What you will do:
Extract every line of text from the items below, word for word and in the same order. Leave the pictures out.

Extracted information:
────────────────────

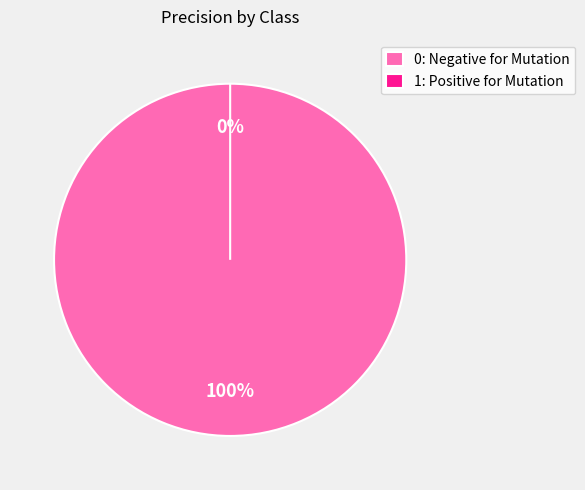

To the nearest percent, what is the difference between the largest and smallest slice percentages?

100%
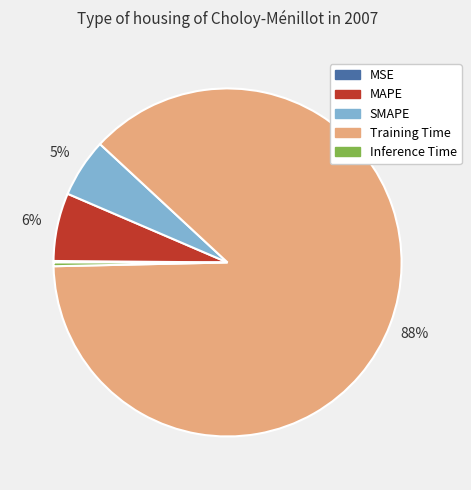

Which category has the biggest portion of the pie?

Training Time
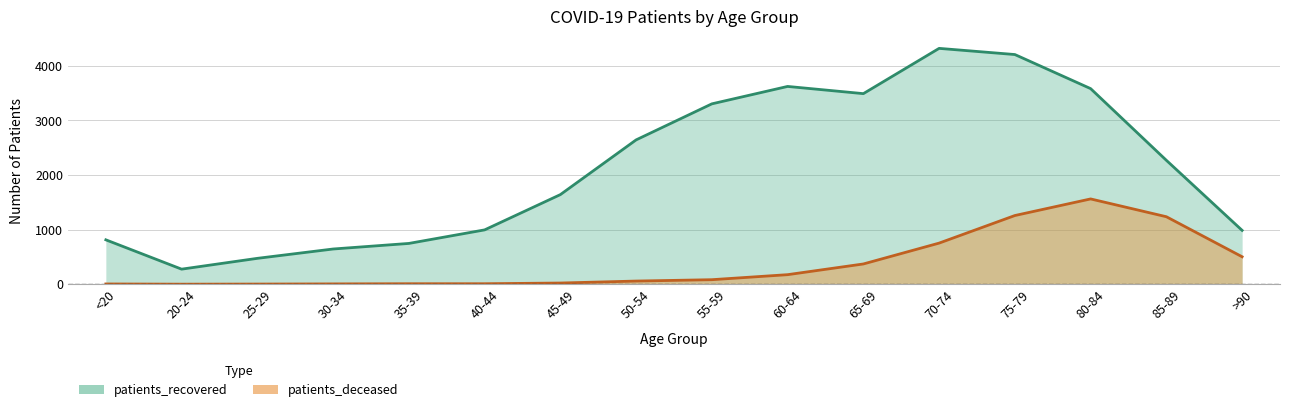

What is the label of the 11th point from the left?

65-69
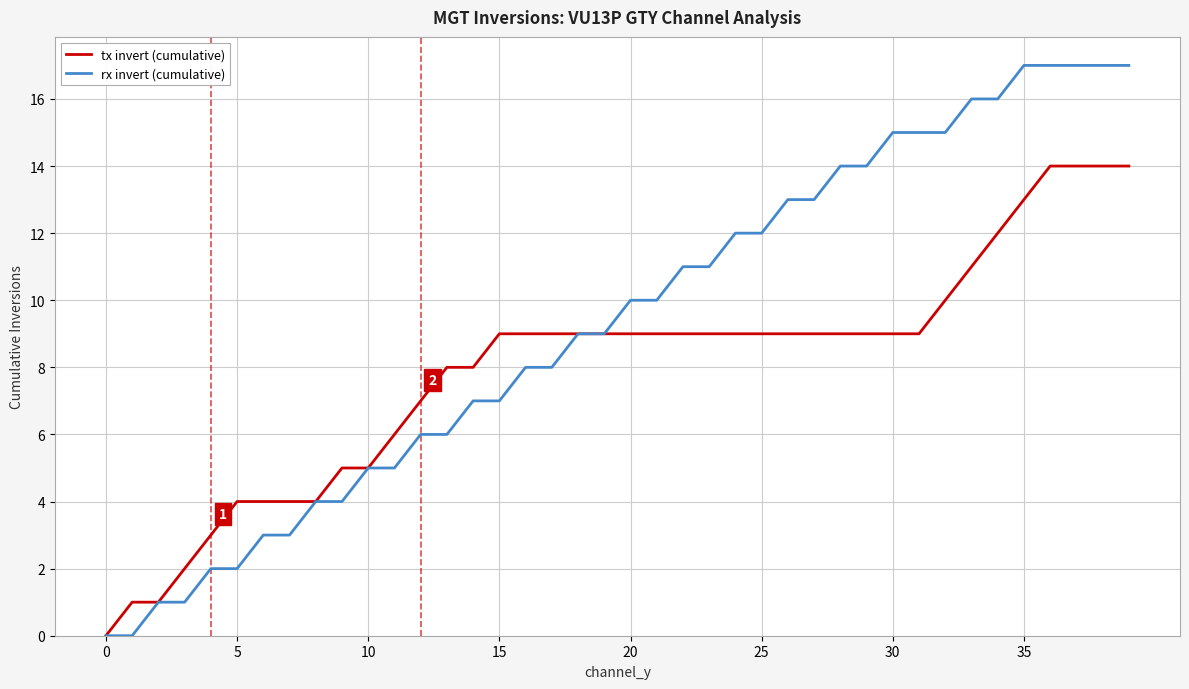

Which series has the largest range (max minus min)?

rx invert (cumulative)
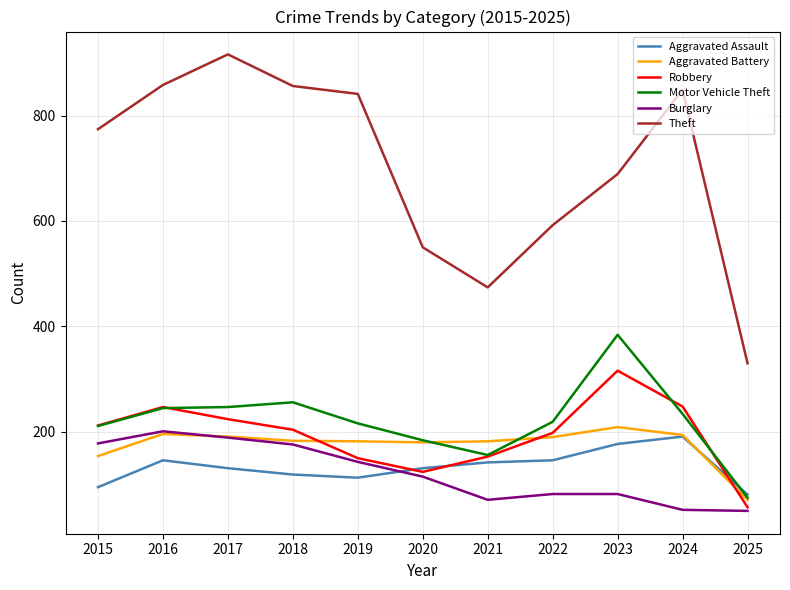

List the series in order of their peak value, highest first.

Theft, Motor Vehicle Theft, Robbery, Aggravated Battery, Burglary, Aggravated Assault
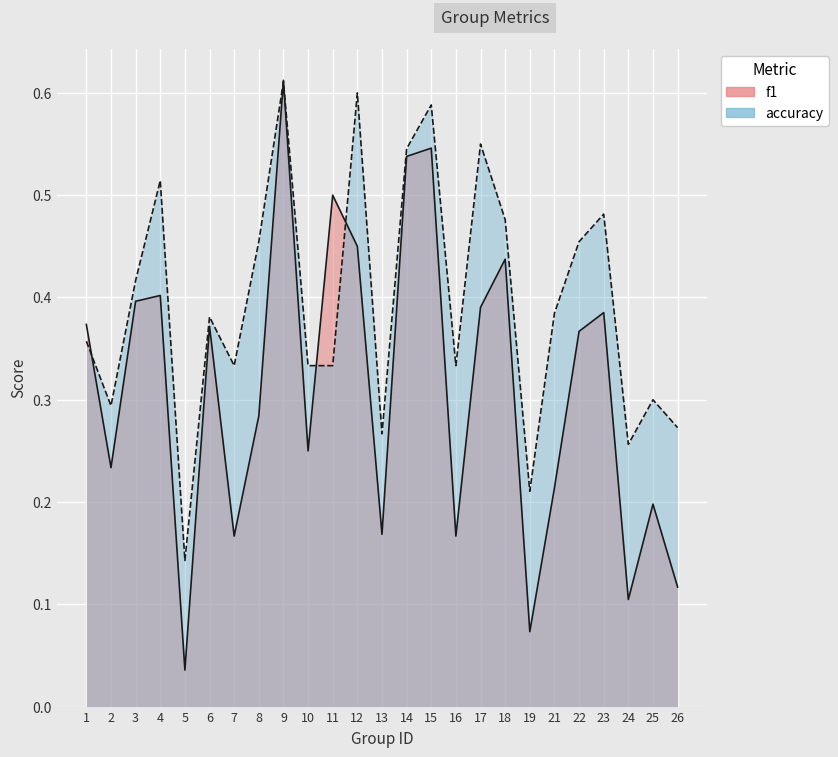

What is the spread (max minus min) of values at 21?

0.2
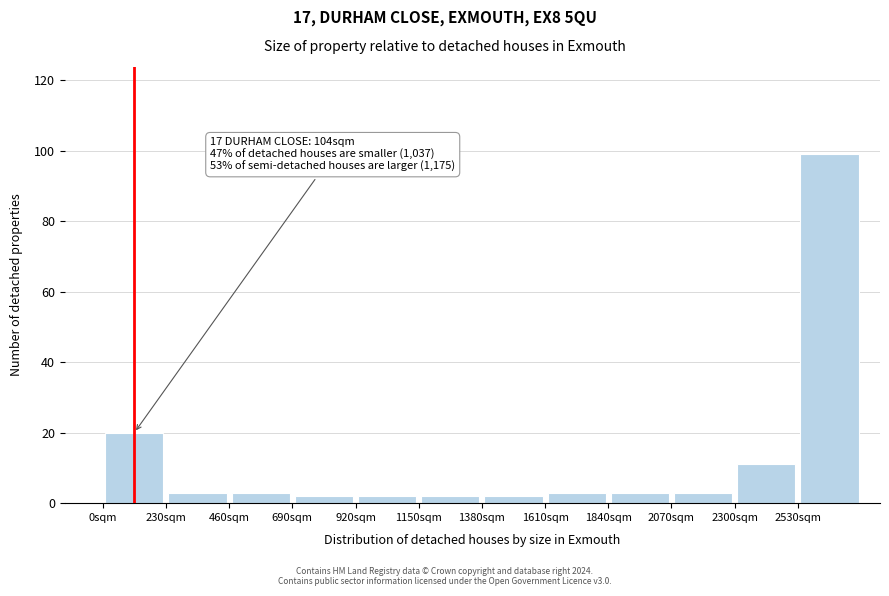

Which range on the x-axis has the tallest bar?

2530 to 2760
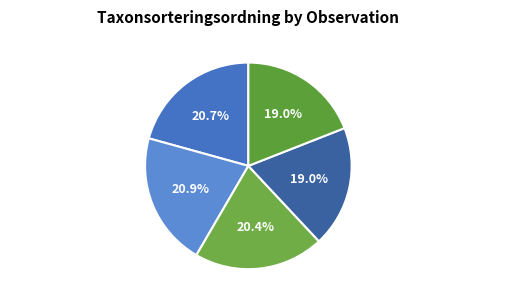

To the nearest percent, what portion does Fläcklungört (377604) represent?

21%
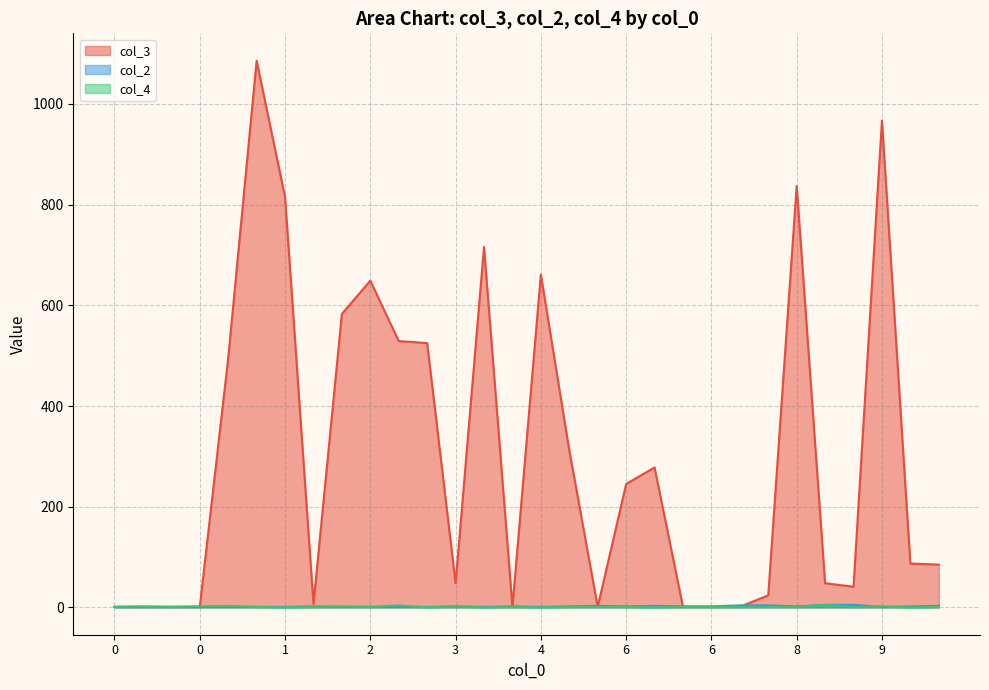

At which label is col_3 closest to 543?

2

────────────────────

Result of this task:
To the nearest percent, what is the difference between the largest and smallest slice percentages?

100%

Which category has the biggest portion of the pie?

Training Time

What is the label of the 11th point from the left?

65-69

Which series has the largest range (max minus min)?

rx invert (cumulative)

List the series in order of their peak value, highest first.

Theft, Motor Vehicle Theft, Robbery, Aggravated Battery, Burglary, Aggravated Assault

What is the spread (max minus min) of values at 21?

0.2

Which range on the x-axis has the tallest bar?

2530 to 2760

To the nearest percent, what portion does Fläcklungört (377604) represent?

21%

At which label is col_3 closest to 543?

2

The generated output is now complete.